BEGIN Data provided

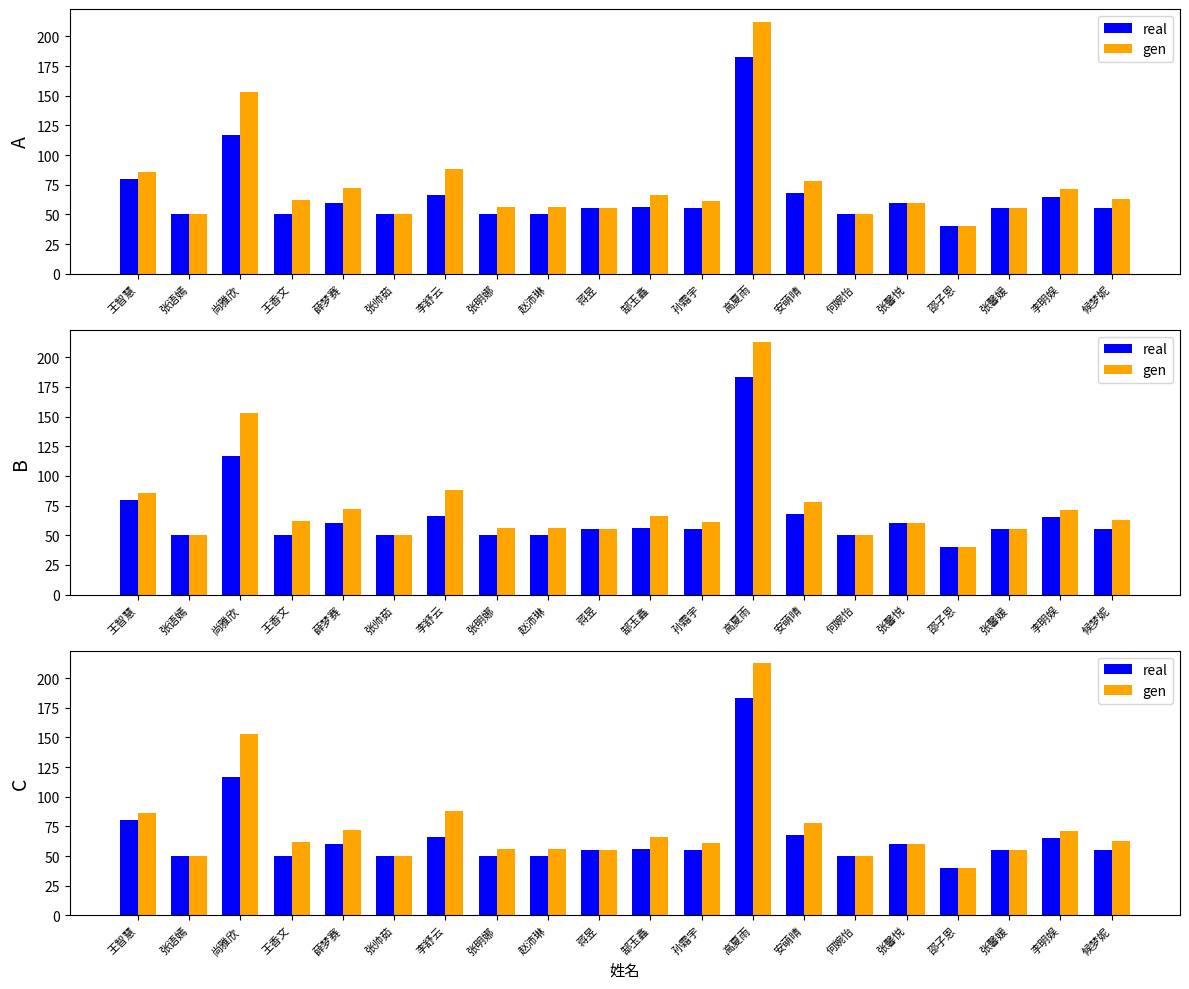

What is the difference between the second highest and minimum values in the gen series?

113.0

END Data provided
BEGIN Data provided

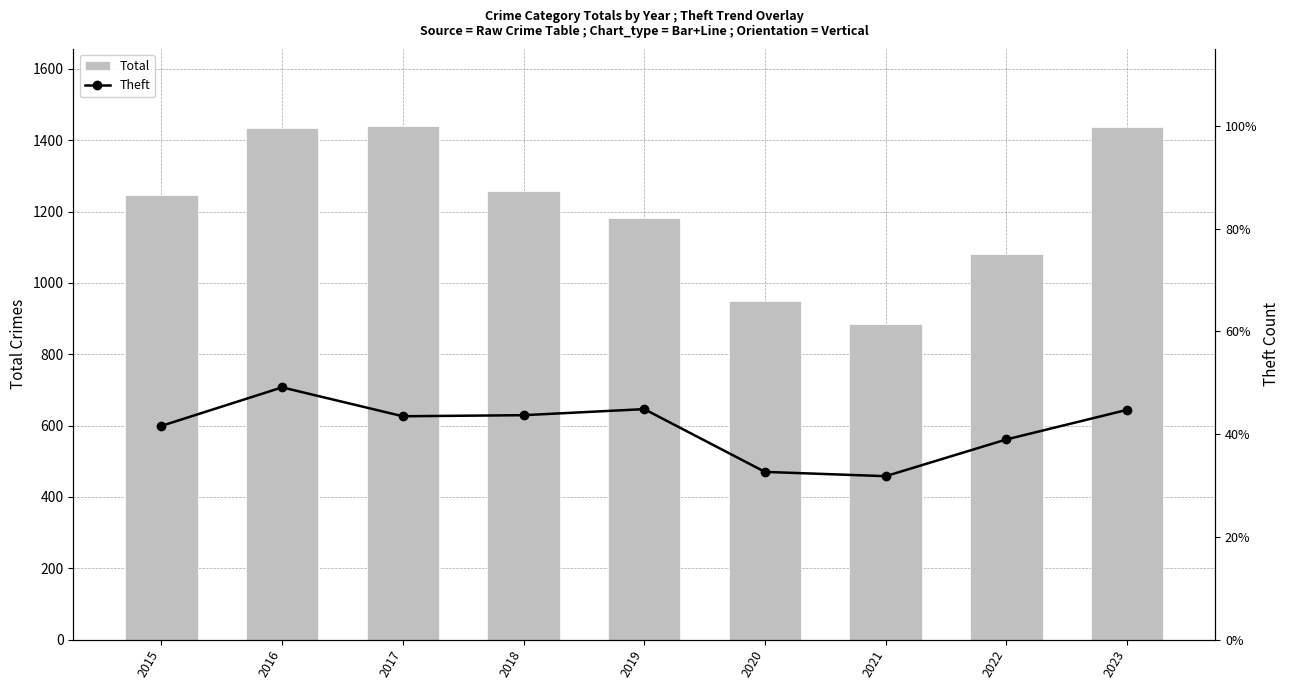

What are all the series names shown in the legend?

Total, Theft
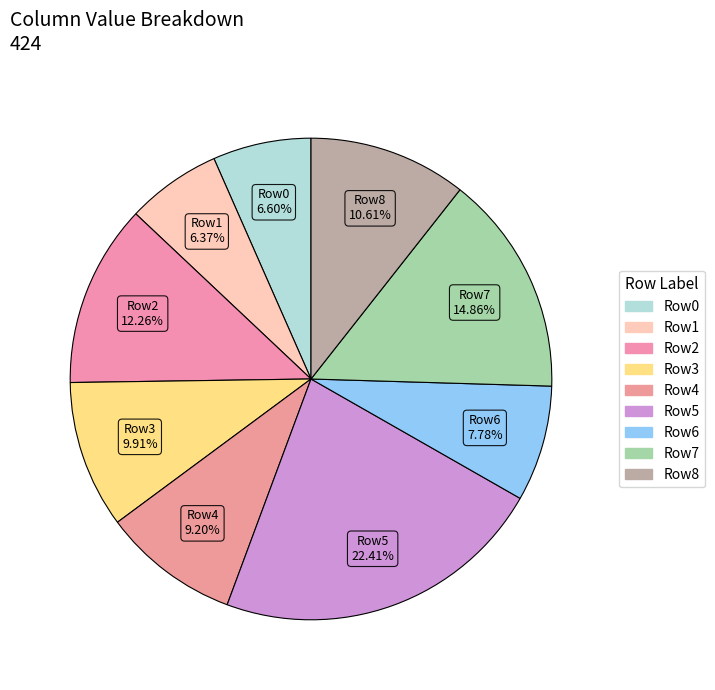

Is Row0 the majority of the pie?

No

END Data provided
BEGIN Data provided

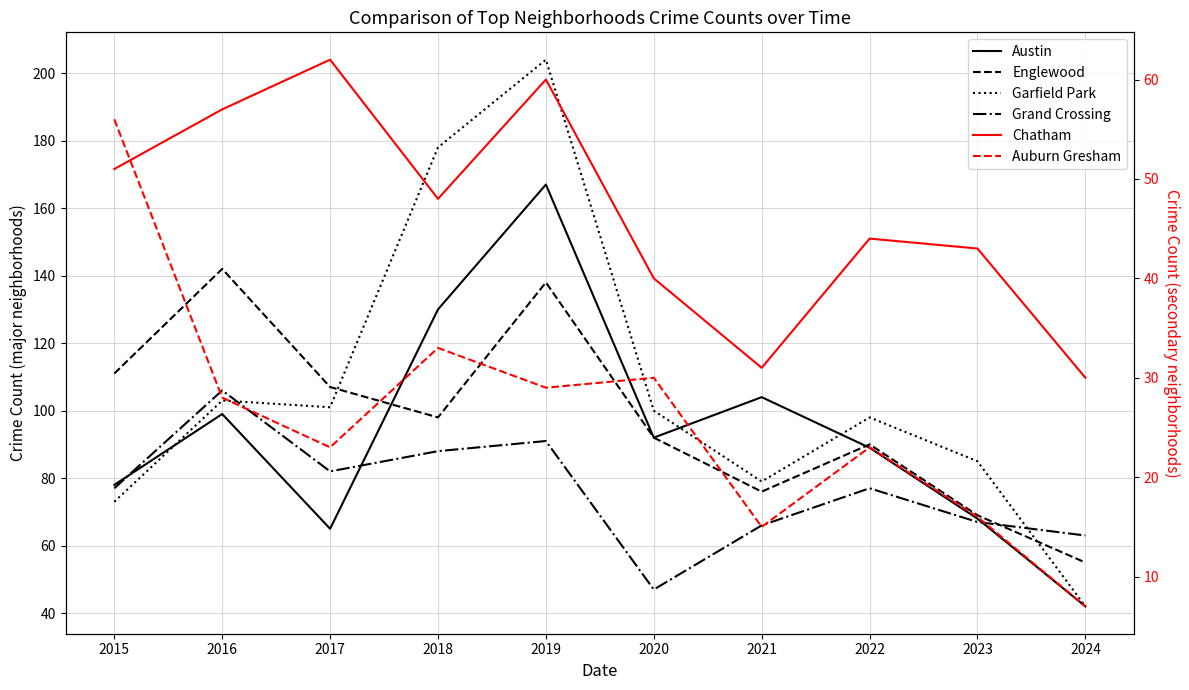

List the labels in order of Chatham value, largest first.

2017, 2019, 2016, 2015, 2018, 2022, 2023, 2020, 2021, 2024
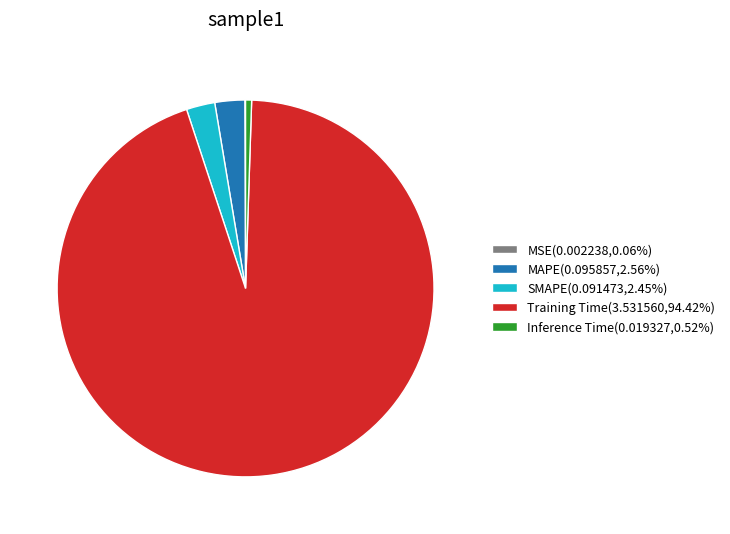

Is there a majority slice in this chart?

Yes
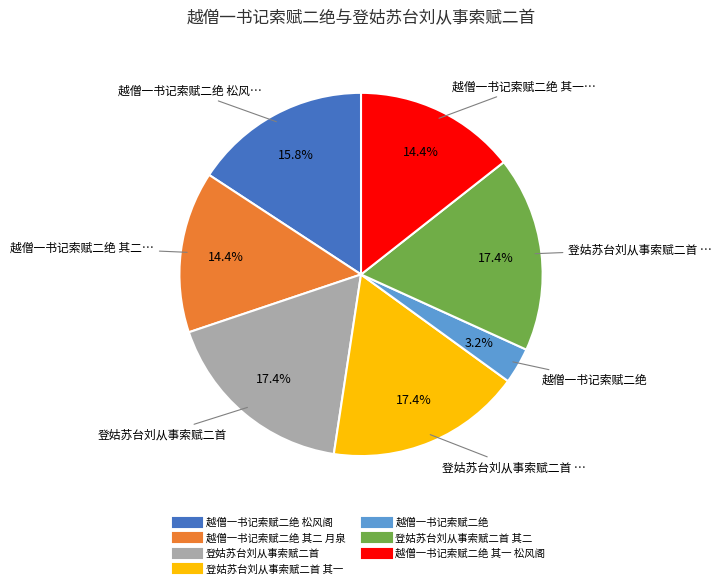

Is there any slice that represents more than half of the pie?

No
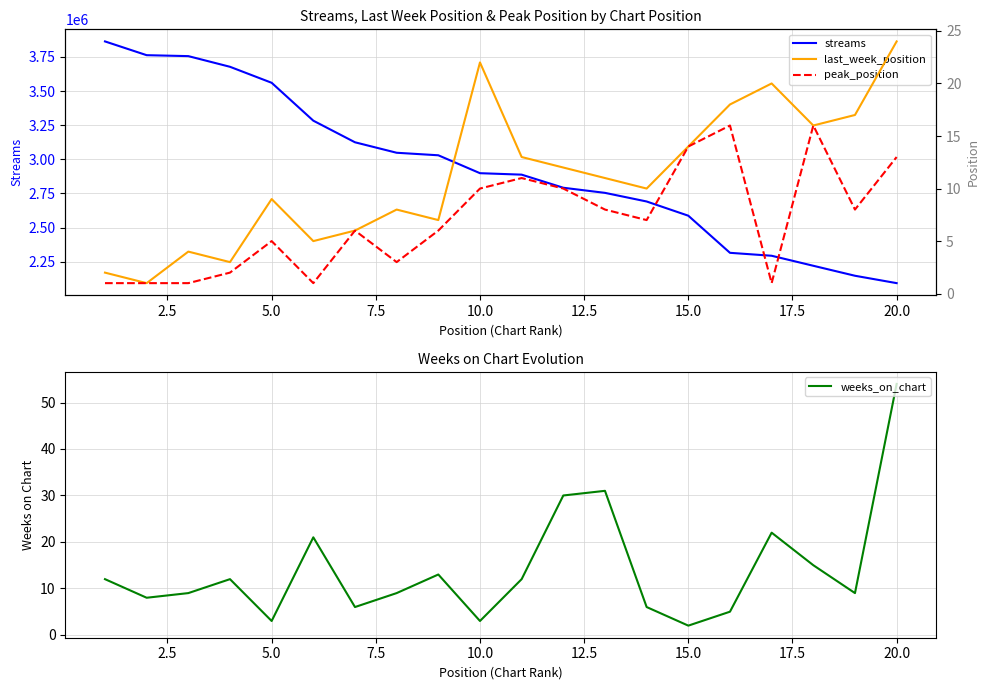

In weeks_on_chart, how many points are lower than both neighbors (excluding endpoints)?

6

END Data provided

Retype the lines between the one holding "What are all" and the one holding "Is Row0 the majority of the pie?", inclusive, leaving the pictures out of the answer.

**The answer:**
What are all the series names shown in the legend?

Total, Theft

Is Row0 the majority of the pie?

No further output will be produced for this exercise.